We disabled the tests because they were intermittent.
I was somewhat alarmed to hear this.
To an extent, it was understandable - these particular tests were failing
really quite a lot, and they were preventing us from deploying some basic
maintenance updates. Also, they were doing things we hadn’t been doing
before, so it was possible the approach was flawed - fixing them would require
some investigation.
But these tests were important - they were a brand new regression test suite,
a last line of sanity-checks against unexpected changes in our journal formats.
So putting them back was a high priority.
The tests were quite simple: we write journals of various events out, and these
files are then handed over to a pipeline which processes them for reporting
purposes. We want to make sure that journal format is consistent, and to be
aware of exactly what changes we’re making when we’re doing so intentionally.
So, our tests were quite simple. We take a snapshot of the journals, then we
perform some action, then we look at the journals again, filter anything out
we’d already seen, and compare what’s left to what we expect to be left.
When they failed, we were seeing nothing in the actual output. It was as if the
events didn’t happen. We had some theories - were we trying to read from the
logs before buffers had been flushed? Were we seeing journal rotation happening
between our action and our read operation? We couldn’t reproduce any of these
cases.
The key was that these tests were failing a lot in the full build, but it was
difficult to work out what was going on because they were passing when we
debugged them. They were also passing when we just ran them in the IDE.

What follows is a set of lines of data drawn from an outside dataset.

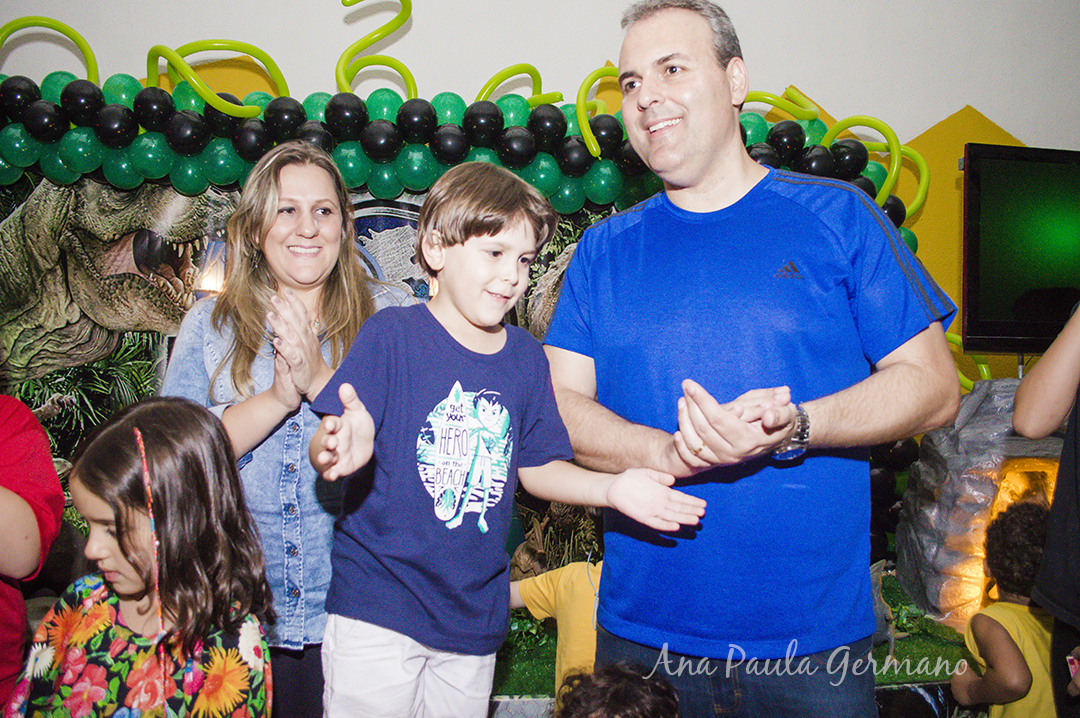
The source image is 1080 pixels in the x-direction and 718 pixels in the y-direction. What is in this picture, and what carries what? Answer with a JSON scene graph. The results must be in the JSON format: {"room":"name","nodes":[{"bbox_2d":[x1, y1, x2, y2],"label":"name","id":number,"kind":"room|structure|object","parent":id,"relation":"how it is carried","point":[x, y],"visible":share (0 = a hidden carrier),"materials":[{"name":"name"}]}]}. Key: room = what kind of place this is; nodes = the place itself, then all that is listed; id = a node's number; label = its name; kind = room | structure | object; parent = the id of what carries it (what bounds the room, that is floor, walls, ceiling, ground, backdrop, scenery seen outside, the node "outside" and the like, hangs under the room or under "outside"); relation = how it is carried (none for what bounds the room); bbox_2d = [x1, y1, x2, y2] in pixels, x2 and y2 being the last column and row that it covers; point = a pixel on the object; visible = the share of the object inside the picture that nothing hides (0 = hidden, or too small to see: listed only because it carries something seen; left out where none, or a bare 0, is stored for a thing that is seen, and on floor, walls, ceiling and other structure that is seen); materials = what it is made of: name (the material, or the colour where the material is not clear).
{"room":"event hall","nodes":[
{"label":"event hall","id":0,"kind":"room"},
{"bbox_2d":[301,160,699,717],"label":"child","id":1,"kind":"object","parent":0,"point":[459,388],"visible":0.99},
{"bbox_2d":[0,0,1079,566],"label":"wall","id":2,"kind":"structure","parent":0,"point":[1015,122],"materials":[{"name":"paint"}]},
{"bbox_2d":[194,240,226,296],"label":"wall lamp","id":3,"kind":"object","parent":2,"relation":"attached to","point":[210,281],"visible":0.55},
{"bbox_2d":[0,159,630,580],"label":"backdrop","id":4,"kind":"object","parent":2,"relation":"attached to","point":[53,379],"visible":0.32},
{"bbox_2d":[0,67,927,247],"label":"balloon garland","id":5,"kind":"object","parent":4,"relation":"attached to","point":[529,101],"visible":0.64,"materials":[{"name":"green rubber"}]},
{"bbox_2d":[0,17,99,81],"label":"balloon","id":6,"kind":"object","parent":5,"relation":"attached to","point":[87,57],"visible":0.75,"materials":[{"name":"green rubber"}]},
{"bbox_2d":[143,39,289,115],"label":"balloon","id":7,"kind":"object","parent":5,"relation":"attached to","point":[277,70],"visible":0.77,"materials":[{"name":"green rubber"}]},
{"bbox_2d":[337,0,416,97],"label":"decoration","id":8,"kind":"object","parent":5,"relation":"attached to","point":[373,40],"visible":0.82,"materials":[{"name":"green rubber"}]},
{"bbox_2d":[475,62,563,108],"label":"balloon","id":9,"kind":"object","parent":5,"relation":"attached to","point":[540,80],"visible":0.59,"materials":[{"name":"green rubber"}]},
{"bbox_2d":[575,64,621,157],"label":"balloon","id":10,"kind":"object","parent":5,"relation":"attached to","point":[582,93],"visible":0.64,"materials":[{"name":"green rubber"}]},
{"bbox_2d":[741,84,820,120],"label":"balloon","id":11,"kind":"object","parent":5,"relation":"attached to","point":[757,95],"visible":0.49,"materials":[{"name":"green rubber"}]},
{"bbox_2d":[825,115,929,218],"label":"balloon","id":12,"kind":"object","parent":5,"relation":"attached to","point":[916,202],"visible":0.51,"materials":[{"name":"green rubber"}]},
{"bbox_2d":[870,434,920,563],"label":"balloon column","id":13,"kind":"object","parent":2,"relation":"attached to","point":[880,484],"visible":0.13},
{"bbox_2d":[962,142,1079,355],"label":"television","id":14,"kind":"object","parent":2,"relation":"attached to","point":[1017,304],"visible":0.97,"materials":[{"name":"black plastic"}]},
{"bbox_2d":[506,554,602,693],"label":"child","id":15,"kind":"object","parent":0,"point":[540,585],"visible":0.38},
{"bbox_2d":[491,573,972,705],"label":"artificial grass","id":16,"kind":"structure","parent":0,"point":[920,677],"materials":[{"name":"green"}]},
{"bbox_2d":[893,377,1069,626],"label":"rock","id":17,"kind":"object","parent":16,"relation":"on","point":[954,484],"visible":0.63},
{"bbox_2d":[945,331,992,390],"label":"balloon","id":18,"kind":"object","parent":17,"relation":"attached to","point":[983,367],"visible":0.28,"materials":[{"name":"green rubber"}]},
{"label":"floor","id":19,"kind":"structure","parent":0,"visible":0},
{"bbox_2d":[0,394,64,715],"label":"person","id":20,"kind":"object","parent":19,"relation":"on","point":[9,503],"visible":0.9},
{"bbox_2d":[5,394,276,717],"label":"girl","id":21,"kind":"object","parent":19,"relation":"on","point":[121,626],"visible":1},
{"bbox_2d":[135,425,171,703],"label":"hair wrap","id":22,"kind":"object","parent":21,"relation":"on","point":[144,461],"visible":0.96,"materials":[{"name":"pink"}]},
{"bbox_2d":[165,142,422,715],"label":"woman","id":23,"kind":"object","parent":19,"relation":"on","point":[277,245],"visible":0.72},
{"bbox_2d":[552,662,680,717],"label":"child","id":24,"kind":"object","parent":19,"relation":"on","point":[666,687],"visible":0.99},
{"bbox_2d":[539,0,967,717],"label":"man","id":25,"kind":"object","parent":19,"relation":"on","point":[713,158],"visible":1},
{"bbox_2d":[949,496,1055,717],"label":"child","id":26,"kind":"object","parent":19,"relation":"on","point":[1013,654],"visible":0.9},
{"bbox_2d":[1013,302,1079,717],"label":"person","id":27,"kind":"object","parent":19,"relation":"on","point":[1064,453],"visible":0.96}
]}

Those are not the characteristics of an intermittent test.
Those are the characteristics of an interferent test.
Our tests each reused basically the exact same input, and then ran different
assertions on the outcome. Our journals contained timestamps, but only with
second granularity.
So, when we ran the full suite of tests, we’d run a test, add some lines to the
journal, sample that journal, run the same scenario again generating the exact
same output, remove lines which matched what we’d seen before (including what
had just been generated), and hey, no log lines for this action.
Our tests were interfering with each other.

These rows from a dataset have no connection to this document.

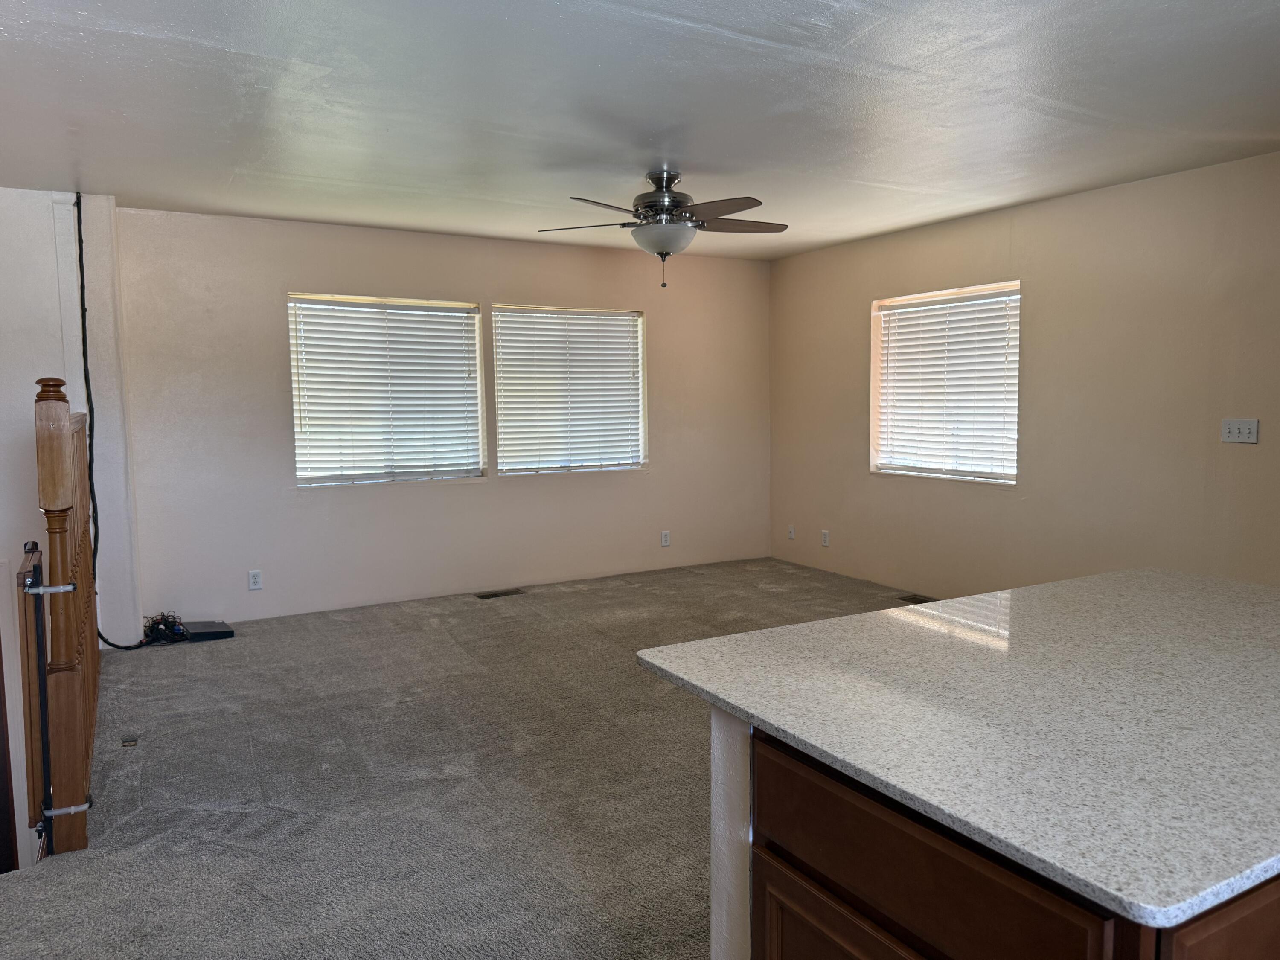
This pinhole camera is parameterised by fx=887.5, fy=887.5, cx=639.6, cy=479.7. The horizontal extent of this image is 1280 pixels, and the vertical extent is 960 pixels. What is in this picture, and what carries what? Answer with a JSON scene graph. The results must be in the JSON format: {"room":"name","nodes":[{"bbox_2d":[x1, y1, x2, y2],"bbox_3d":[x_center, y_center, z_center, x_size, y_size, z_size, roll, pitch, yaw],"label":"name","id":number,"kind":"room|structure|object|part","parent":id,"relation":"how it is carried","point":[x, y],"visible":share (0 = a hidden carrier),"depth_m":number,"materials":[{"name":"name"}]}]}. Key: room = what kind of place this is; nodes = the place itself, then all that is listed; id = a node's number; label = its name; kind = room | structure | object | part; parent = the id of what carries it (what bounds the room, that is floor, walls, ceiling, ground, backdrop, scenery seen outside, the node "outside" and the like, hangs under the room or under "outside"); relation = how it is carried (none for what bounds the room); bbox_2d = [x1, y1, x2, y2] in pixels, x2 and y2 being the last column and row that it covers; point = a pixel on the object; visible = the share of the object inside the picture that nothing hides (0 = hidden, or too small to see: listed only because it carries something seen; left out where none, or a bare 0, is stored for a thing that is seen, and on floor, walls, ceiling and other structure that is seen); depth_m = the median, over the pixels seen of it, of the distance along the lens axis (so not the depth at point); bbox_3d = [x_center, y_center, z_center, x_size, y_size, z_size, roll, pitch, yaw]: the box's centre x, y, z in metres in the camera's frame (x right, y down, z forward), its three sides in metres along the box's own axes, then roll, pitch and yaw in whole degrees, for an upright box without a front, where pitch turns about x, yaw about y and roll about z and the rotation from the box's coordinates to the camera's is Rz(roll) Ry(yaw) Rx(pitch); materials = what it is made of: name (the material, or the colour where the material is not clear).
{"room":"living room","nodes":[
{"label":"living room","id":0,"kind":"room"},
{"bbox_2d":[0,186,141,858],"bbox_3d":[-3.725,0.759,4.517,2.079,4.581,0.597,-3,6,-30],"label":"left wall","id":1,"kind":"structure","parent":0,"point":[41,361],"depth_m":4.69,"materials":[{"name":"white paint"}]},
{"bbox_2d":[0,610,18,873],"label":"door","id":2,"kind":"structure","parent":1,"relation":"in","point":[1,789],"depth_m":4.37,"materials":[{"name":"brown wood"}]},
{"bbox_2d":[73,189,147,645],"bbox_3d":[-2.845,-0.276,4.749,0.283,2.368,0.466,-3,6,-30],"label":"black cable","id":3,"kind":"object","parent":1,"relation":"attached to","point":[80,240],"visible":0.87,"depth_m":4.71,"materials":[{"name":"black plastic"}]},
{"bbox_2d":[104,206,772,627],"bbox_3d":[-0.917,-0.425,6.301,4.871,2.467,0.167,-3,6,-30],"label":"back wall","id":4,"kind":"structure","parent":0,"point":[269,305],"depth_m":5.77,"materials":[{"name":"paint"}]},
{"bbox_2d":[247,569,262,589],"bbox_3d":[-2.355,0.612,5.429,0.072,0.116,0.009,-3,6,-30],"label":"wall socket","id":5,"kind":"object","parent":4,"relation":"attached to","point":[253,584],"visible":0.99,"depth_m":5.43,"materials":[{"name":"white plastic"}]},
{"bbox_2d":[288,293,485,486],"bbox_3d":[-1.686,-0.580,5.996,1.318,1.244,0.130,-3,6,-30],"label":"window","id":6,"kind":"structure","parent":4,"relation":"in","point":[295,407],"depth_m":5.97,"materials":[{"name":"white"}]},
{"bbox_2d":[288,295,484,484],"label":"window blind","id":7,"kind":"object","parent":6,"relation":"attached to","point":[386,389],"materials":[{"name":"white plastic"}]},
{"bbox_2d":[490,304,646,475],"bbox_3d":[-0.525,-0.645,6.603,1.244,1.232,0.131,-3,6,-30],"label":"window","id":8,"kind":"structure","parent":4,"relation":"in","point":[499,404],"depth_m":6.58,"materials":[{"name":"white"}]},
{"bbox_2d":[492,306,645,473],"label":"window blind","id":9,"kind":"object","parent":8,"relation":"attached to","point":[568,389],"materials":[{"name":"white plastic"}]},
{"bbox_2d":[660,529,670,546],"bbox_3d":[0.196,0.450,6.813,0.072,0.120,0.010,-3,6,-30],"label":"wall socket","id":10,"kind":"object","parent":4,"relation":"attached to","point":[666,539],"visible":0.99,"depth_m":6.81,"materials":[{"name":"white plastic"}]},
{"bbox_2d":[0,558,920,959],"bbox_3d":[0.460,1.209,2.937,5.620,0.278,7.221,-3,6,-30],"label":"carpet floor","id":11,"kind":"structure","parent":0,"point":[343,627],"depth_m":3.16,"materials":[{"name":"grey carpet"}]},
{"bbox_2d":[26,378,98,859],"bbox_3d":[-2.173,0.362,3.365,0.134,1.448,1.809,-3,6,-30],"label":"stair railing","id":12,"kind":"object","parent":11,"relation":"on","point":[59,429],"visible":0.96,"depth_m":2.67,"materials":[{"name":"brown wood"}]},
{"bbox_2d":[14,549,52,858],"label":"safety gate","id":13,"kind":"object","parent":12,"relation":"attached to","point":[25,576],"visible":0.78,"depth_m":2.70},
{"bbox_3d":[-1.665,0.299,2.512,0.107,0.040,0.090,-3,6,-30],"label":"metal bracket","id":14,"kind":"part","parent":12,"relation":"part of","materials":[{"name":"silver metal"}]},
{"bbox_2d":[120,735,138,746],"bbox_3d":[-2.047,1.048,3.558,0.054,0.017,0.076,-3,6,-30],"label":"floor outlet","id":15,"kind":"object","parent":11,"relation":"in","point":[128,743],"visible":0.96,"depth_m":3.55,"materials":[{"name":"metal"}]},
{"bbox_2d":[140,611,191,645],"bbox_3d":[-2.701,0.835,5.052,0.274,0.132,0.294,-3,6,-30],"label":"cable bundle","id":16,"kind":"object","parent":11,"relation":"on","point":[165,625],"visible":0.78,"depth_m":4.99,"materials":[{"name":"black plastic"}]},
{"bbox_2d":[181,619,235,641],"bbox_3d":[-2.499,0.868,5.117,0.248,0.064,0.291,-3,6,-30],"label":"black box","id":17,"kind":"object","parent":11,"relation":"on","point":[205,633],"visible":0.92,"depth_m":5.05,"materials":[{"name":"black plastic"}]},
{"bbox_2d":[475,587,525,598],"bbox_3d":[-0.966,0.791,6.149,0.349,0.009,0.127,-3,6,-30],"label":"floor vent","id":18,"kind":"object","parent":11,"relation":"in","point":[488,595],"visible":0.97,"depth_m":6.13,"materials":[{"name":"metal"}]},
{"bbox_2d":[896,593,936,603],"bbox_3d":[1.854,0.792,5.829,0.136,0.008,0.304,-3,6,-30],"label":"floor vent","id":19,"kind":"object","parent":11,"relation":"in","point":[923,600],"visible":0.82,"depth_m":5.86,"materials":[{"name":"brown metal"}]},
{"bbox_2d":[715,713,1279,959],"bbox_3d":[1.002,0.800,1.589,1.584,0.854,0.873,-3,6,-30],"label":"kitchen island","id":20,"kind":"object","parent":11,"relation":"on","point":[801,907],"visible":0.49,"depth_m":1.19,"materials":[{"name":"brown wood"}]},
{"bbox_3d":[0.333,0.937,1.371,0.035,0.532,0.419,-3,6,-30],"label":"cabinet door","id":21,"kind":"part","parent":20,"relation":"part of","materials":[{"name":"brown wood"}]},
{"bbox_3d":[0.355,0.551,1.256,0.030,0.179,0.545,-3,6,-30],"label":"drawer","id":22,"kind":"part","parent":20,"relation":"part of","materials":[{"name":"brown wood"}]},
{"bbox_2d":[632,565,1279,928],"bbox_3d":[1.030,0.352,1.787,1.602,0.029,1.257,-3,6,-30],"label":"countertop","id":23,"kind":"structure","parent":20,"relation":"on","point":[1074,582],"depth_m":1.45,"materials":[{"name":"stone"}]},
{"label":"cabinet door","id":24,"kind":"part","parent":20,"relation":"part of","materials":[{"name":"brown wood"}]},
{"bbox_2d":[0,0,1279,259],"bbox_3d":[0.304,-1.398,2.668,6.352,0.119,7.531,-3,6,-30],"label":"ceiling","id":25,"kind":"structure","parent":0,"point":[359,216],"depth_m":3.30,"materials":[{"name":"white paint"}]},
{"bbox_2d":[538,167,785,287],"bbox_3d":[0.138,-1.226,4.366,1.206,0.550,1.200,0,5,10],"label":"ceiling fan","id":26,"kind":"object","parent":25,"relation":"hanging from","point":[647,205],"visible":0.99,"depth_m":4.27,"materials":[{"name":"metal"}]},
{"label":"fan blade","id":27,"kind":"part","parent":26,"relation":"part of","materials":[{"name":"wood"}]},
{"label":"fan blade","id":28,"kind":"part","parent":26,"relation":"part of","materials":[{"name":"brown wood"}]},
{"bbox_3d":[0.113,-1.368,4.436,0.294,0.342,0.309,-3,6,-30],"label":"motor housing","id":29,"kind":"part","parent":26,"relation":"part of","materials":[{"name":"silver metal"}]},
{"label":"fan blade","id":30,"kind":"part","parent":26,"relation":"part of","materials":[{"name":"brown wood"}]},
{"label":"fan blade","id":31,"kind":"part","parent":26,"relation":"part of","materials":[{"name":"brown wood"}]},
{"bbox_2d":[768,151,1279,596],"bbox_3d":[2.904,-0.282,4.260,0.166,2.486,7.220,-3,6,-30],"label":"right wall","id":32,"kind":"structure","parent":0,"point":[791,262],"depth_m":4.90,"materials":[{"name":"beige paint"}]},
{"bbox_2d":[786,524,796,539],"bbox_3d":[1.205,0.419,7.073,0.016,0.118,0.075,-3,6,-30],"label":"wall socket","id":33,"kind":"object","parent":32,"relation":"attached to","point":[791,530],"visible":0.99,"depth_m":7.07,"materials":[{"name":"white plastic"}]},
{"bbox_2d":[820,529,829,546],"bbox_3d":[1.392,0.439,6.687,0.011,0.120,0.072,-3,6,-30],"label":"wall socket","id":34,"kind":"object","parent":32,"relation":"attached to","point":[825,539],"visible":0.99,"depth_m":6.68,"materials":[{"name":"white plastic"}]},
{"bbox_2d":[869,281,1020,485],"bbox_3d":[2.020,-0.595,5.859,0.139,1.254,1.208,-3,6,-30],"label":"window","id":35,"kind":"structure","parent":32,"relation":"in","point":[1013,477],"depth_m":5.88,"materials":[{"name":"white"}]},
{"bbox_2d":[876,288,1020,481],"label":"window blind","id":36,"kind":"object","parent":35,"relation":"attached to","point":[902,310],"visible":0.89,"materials":[{"name":"white plastic"}]},
{"bbox_2d":[1220,418,1258,444],"bbox_3d":[2.828,-0.232,4.191,0.019,0.115,0.156,-3,6,-30],"label":"light switch","id":37,"kind":"object","parent":32,"relation":"attached to","point":[1231,426],"visible":0.98,"depth_m":4.19,"materials":[{"name":"white plastic"}]}
]}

The solution was quite simple - make sure the tests each generated different
output. Seed the input with a different characteristic piece of data, and then
the output from each test case will be distinct and identifiable.
Furthermore, if rather than filtering out lines not associated with an
individual event, we can select for them - that enables the possibility of
running such tests in parallel in the future.
In summation
If your tests pass in isolation, but not en masse, they’re interfering with
each other. Somewhere, you have a shared dependence on mutable state - and
for end-to-end tests, that could mean files, databases, other services, all the
sorts of mutable state applications exist to manage.
If your tests are interfering with each other, then you need to find some way
of isolating them - of ensuring the bits of state that this test case interacts
with are distinctly separable from all other state.
If your tests aren’t interfering with each other, there’s a good possibility
they will in the future. Any time you’re generating persistent state in tests,
work out on what basis you want to isolate one test from another.
Ideally, isolate on something you can randomly generate at runtime, so that when
people copy-and-paste an existing test to do something new in the future, the
right sort of isolation just magically happens.